The above graphic comes from the Census article, Owning or Renting the American Dream, which contains a lot of interesting data on U.S. housing trends and statistics.
*The New York Times Editorial, 11/30/2014, “Homeownership & Wealth Creation”
** 2000-2022 national house-price appreciation rates per the S&P CoreLogic Case-Shiller Home Price Index: https://fred.stlouisfed.org/series/CSUSHPISA.
Inflation rate data referenced: https://www.usinflationcalculator.com/
Important Notes: Consult a qualified financial planner or accountant regarding tax-law and other financial issues pertinent to buying, owning, refinancing, renting or selling a home. Tax law is subject to change, and representations regarding tax law must be confirmed with a qualified professional as applicable to your specific circumstances. Renting out your home may affect the
$250,000/$500,000 exclusion on capital gains taxes. Real estate agents are not qualified to advise on legal and tax matters.
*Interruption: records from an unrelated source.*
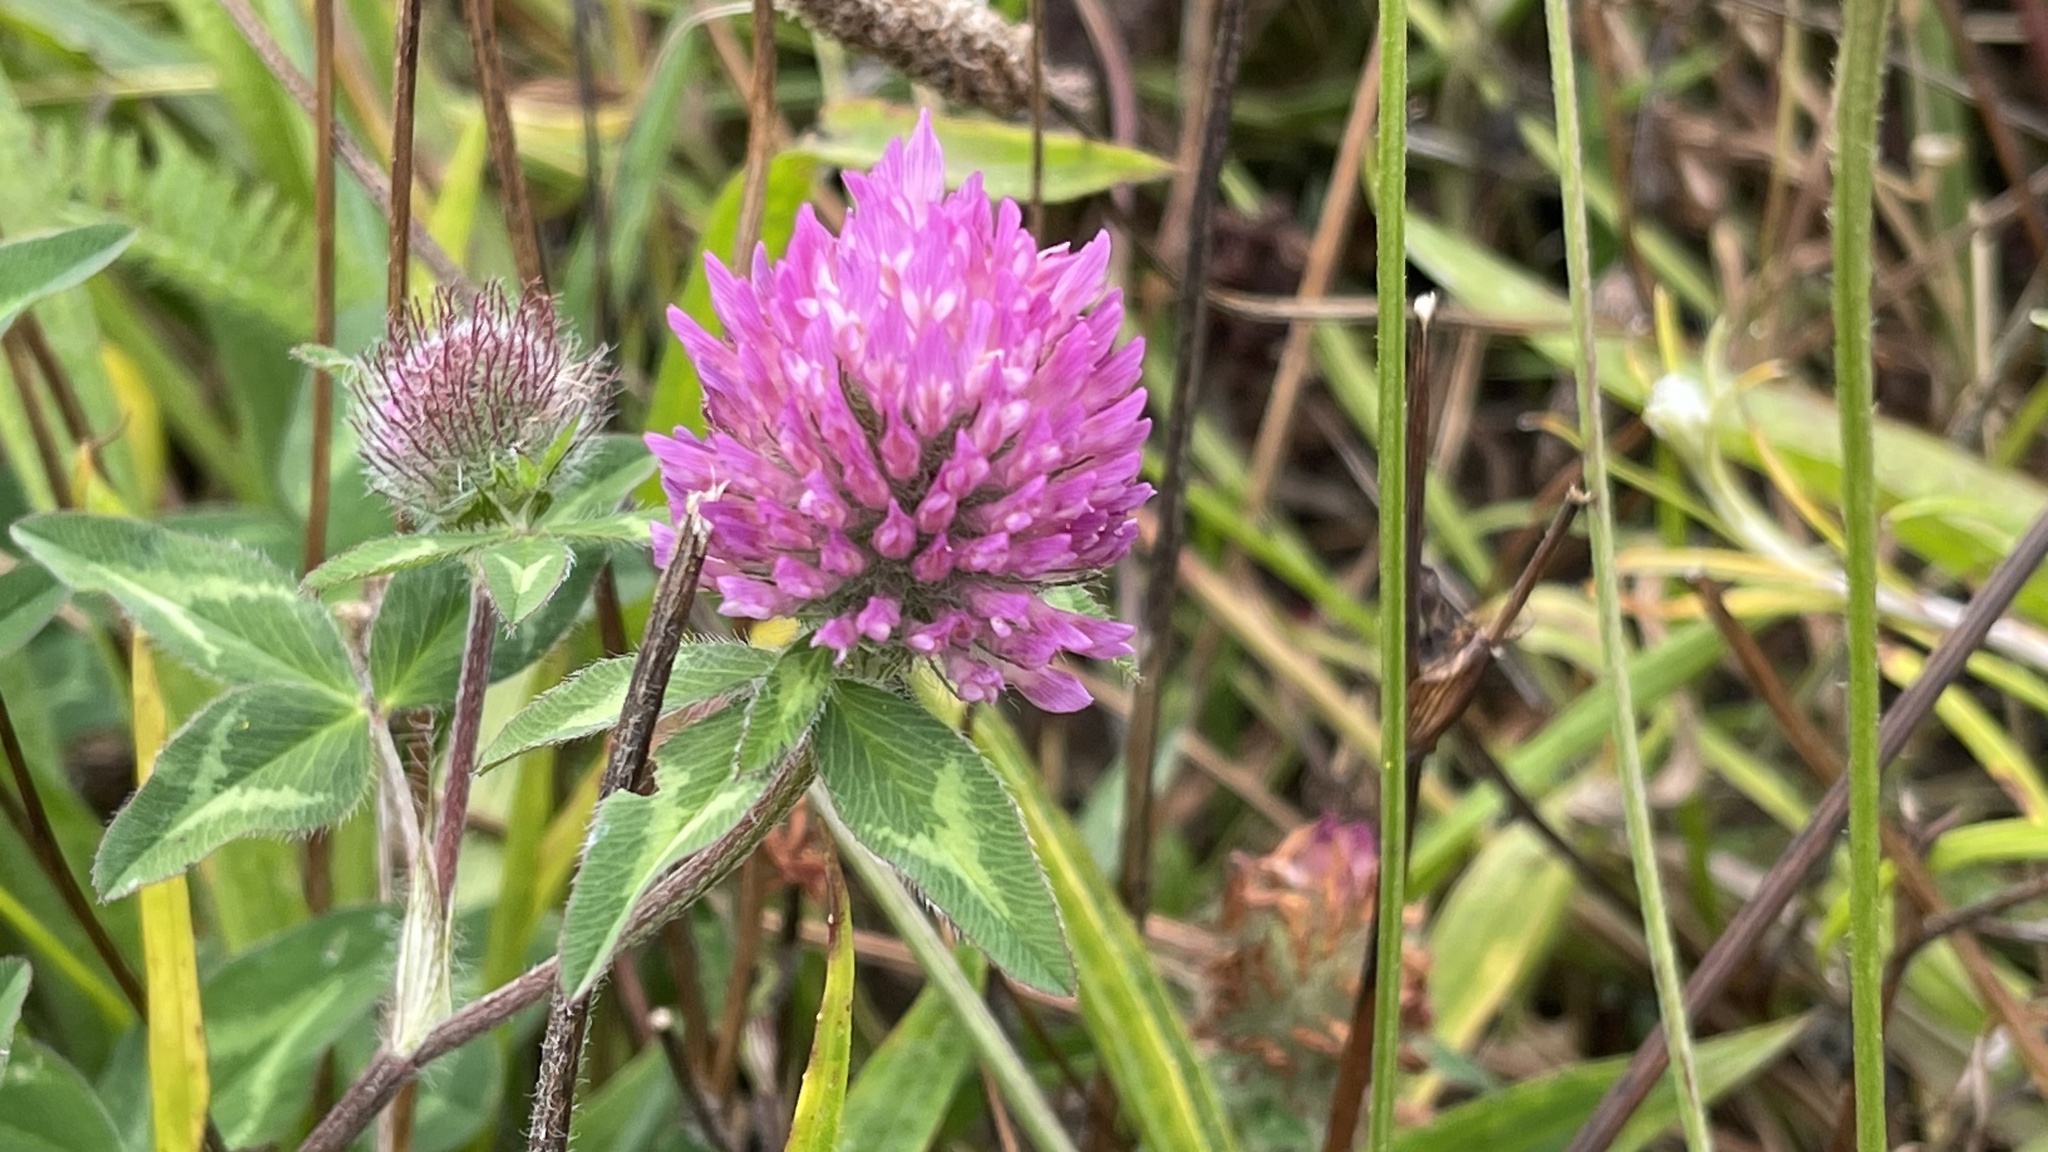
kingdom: Plantae
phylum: Tracheophyta
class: Magnoliopsida
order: Fabales
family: Fabaceae
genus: Trifolium
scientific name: Trifolium pratense
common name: Red clover
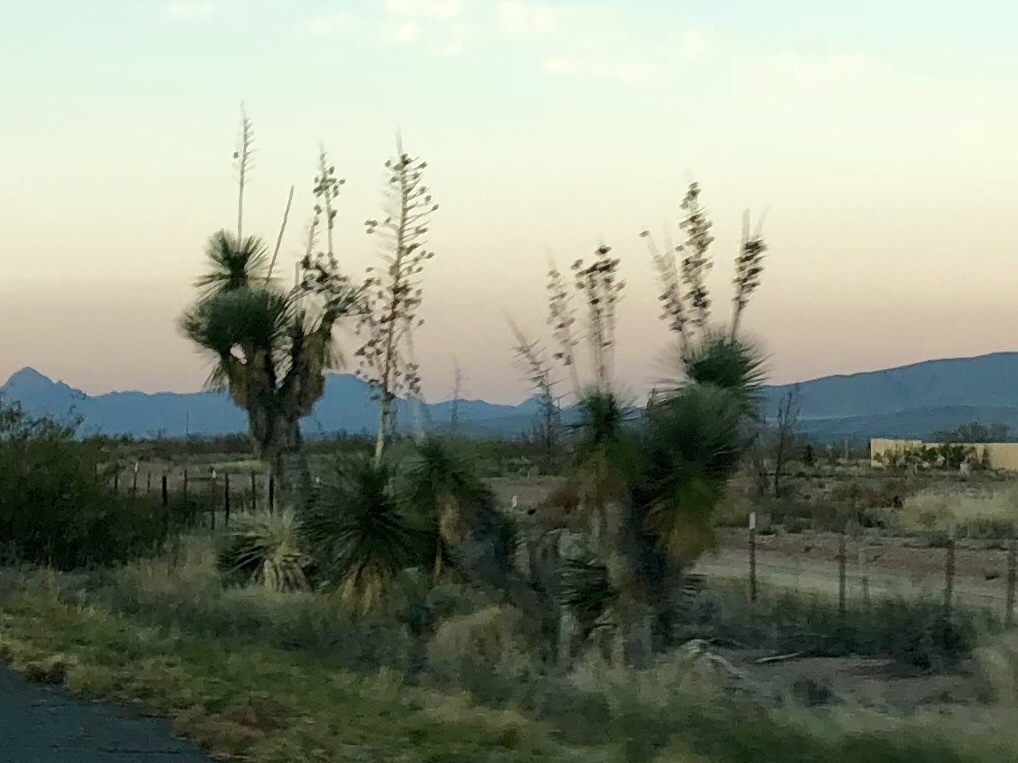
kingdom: Plantae
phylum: Tracheophyta
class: Liliopsida
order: Asparagales
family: Asparagaceae
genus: Yucca
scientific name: Yucca elata
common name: Palmella
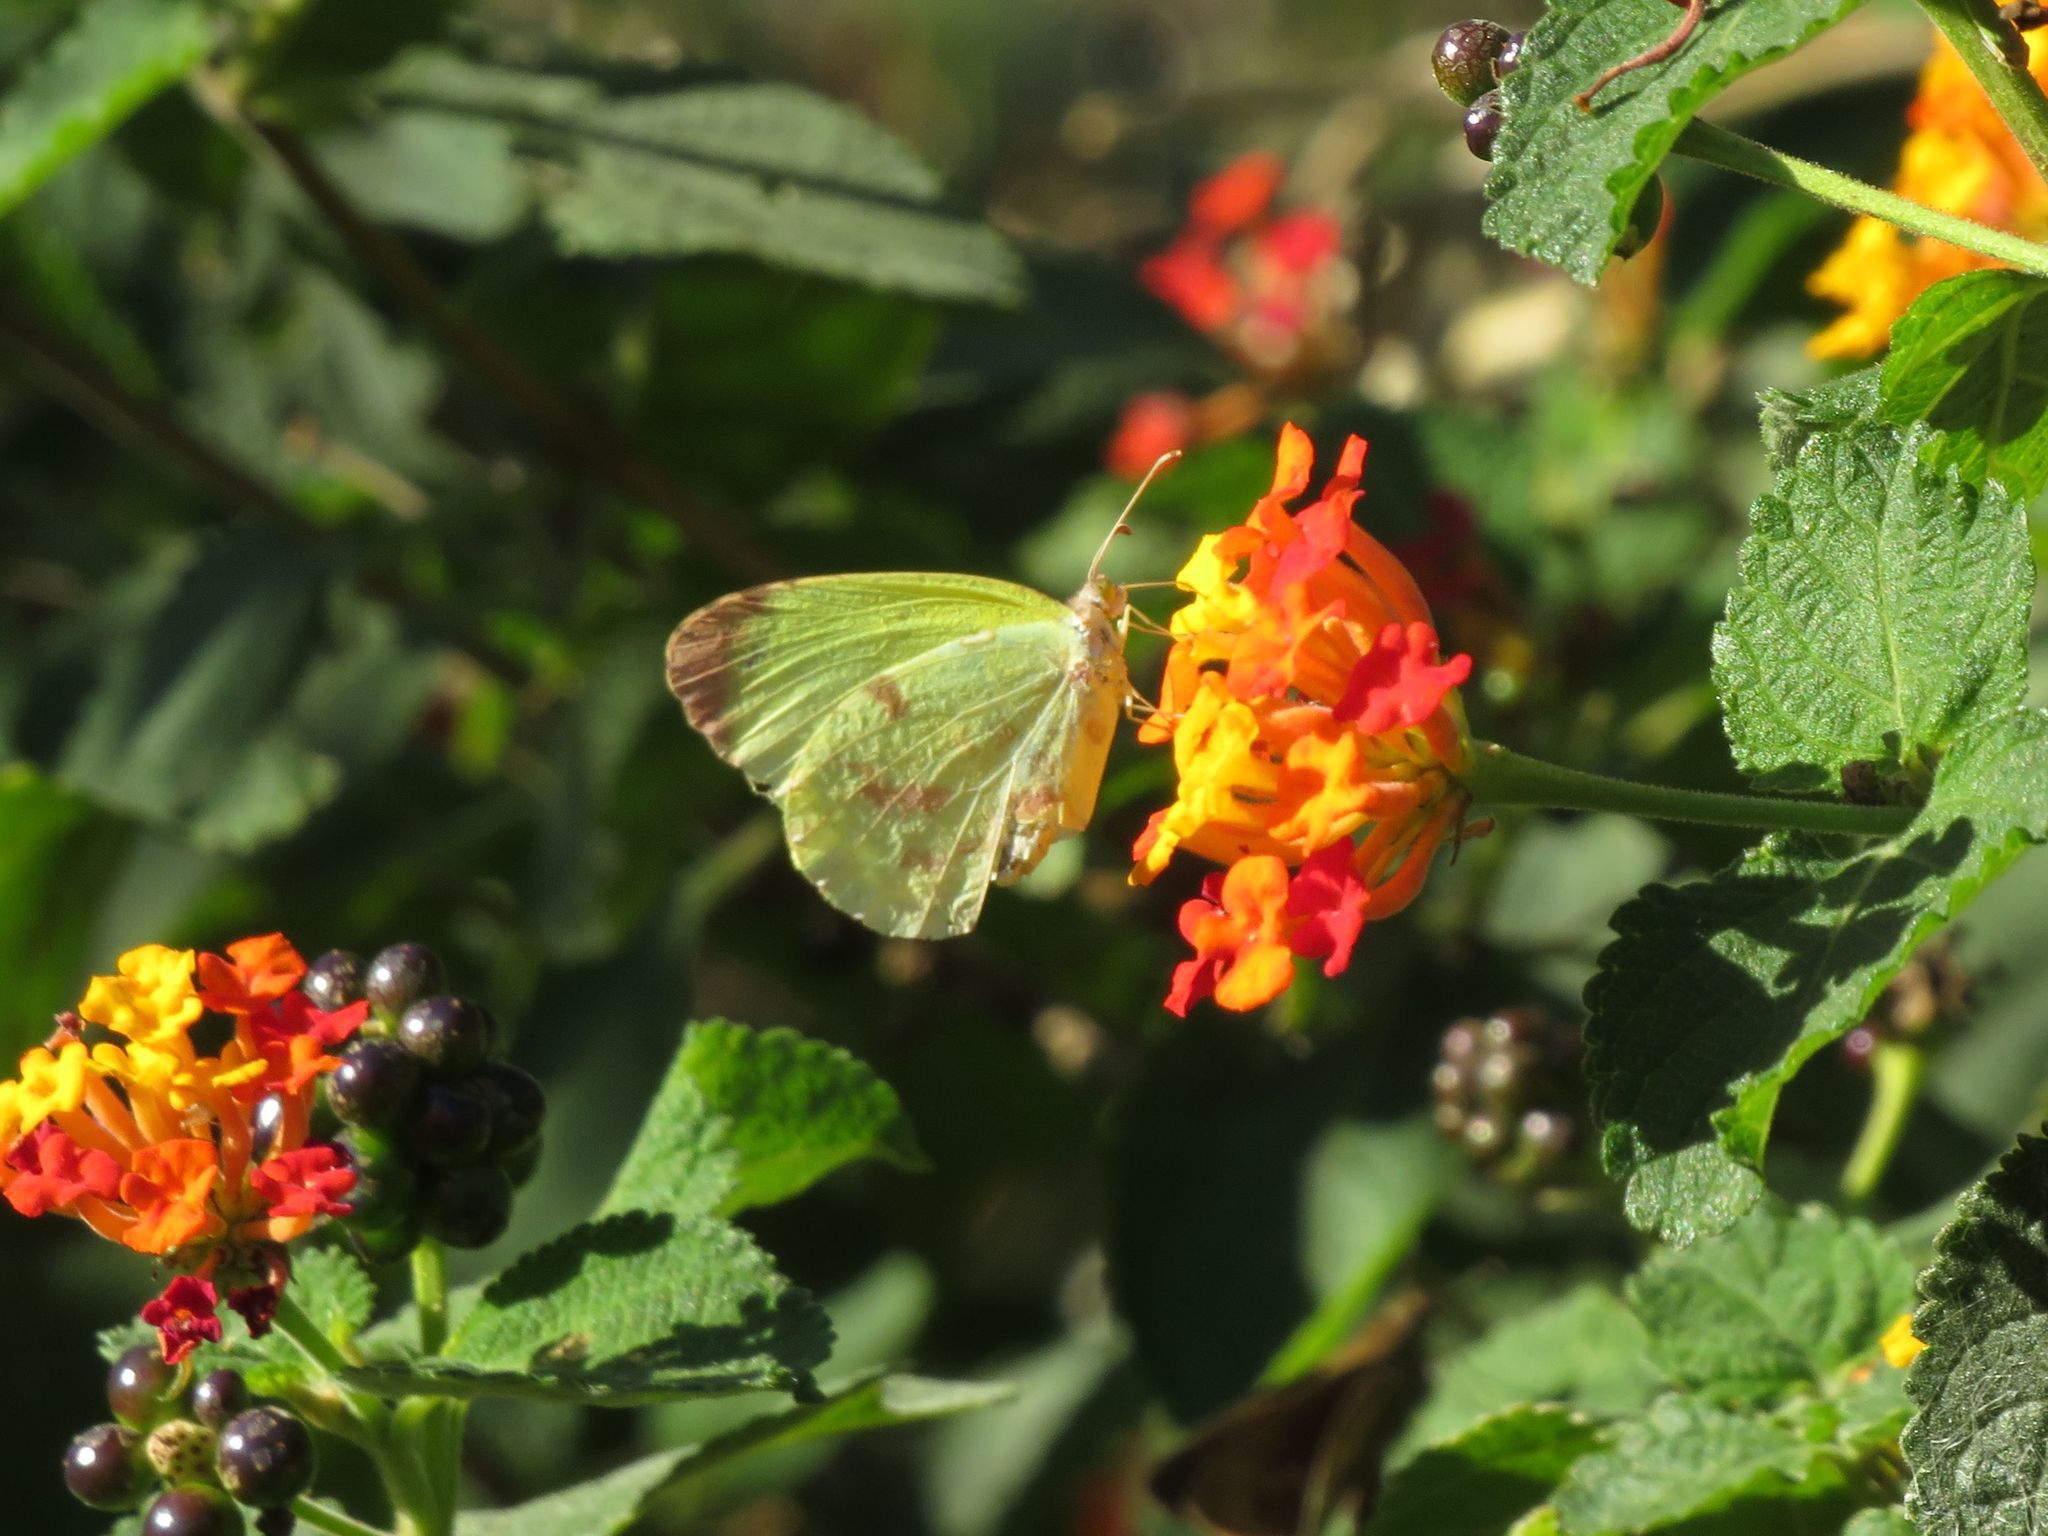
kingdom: Animalia
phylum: Arthropoda
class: Insecta
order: Lepidoptera
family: Pieridae
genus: Teriocolias
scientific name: Teriocolias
Home prices can flatten or decline as well as increase, and different regions, market segments and property types have historically experienced wide variations in appreciation. Every financial investment is subject to risks. Real estate markets can be affected, positively or negatively, by a wide range of ever-changing economic, political, social, demographic and environmental factors. As with any investment, the timing of one’s purchase and sale affects the financial calculation: Markets typically move in cycles, and though, over the longer term, these cycles have generally, historically, moved in the direction of increasing home values, if one is forced to sell during a market recession, it will negatively affect investment returns. Past performance is not a guarantee of future results. Data from sources deemed reliable, but may contain errors and subject to revision. All numbers should be considered approximate, and confirmed independently according to one’s specific circumstances. Compass is a real estate broker licensed by the states in which it practices.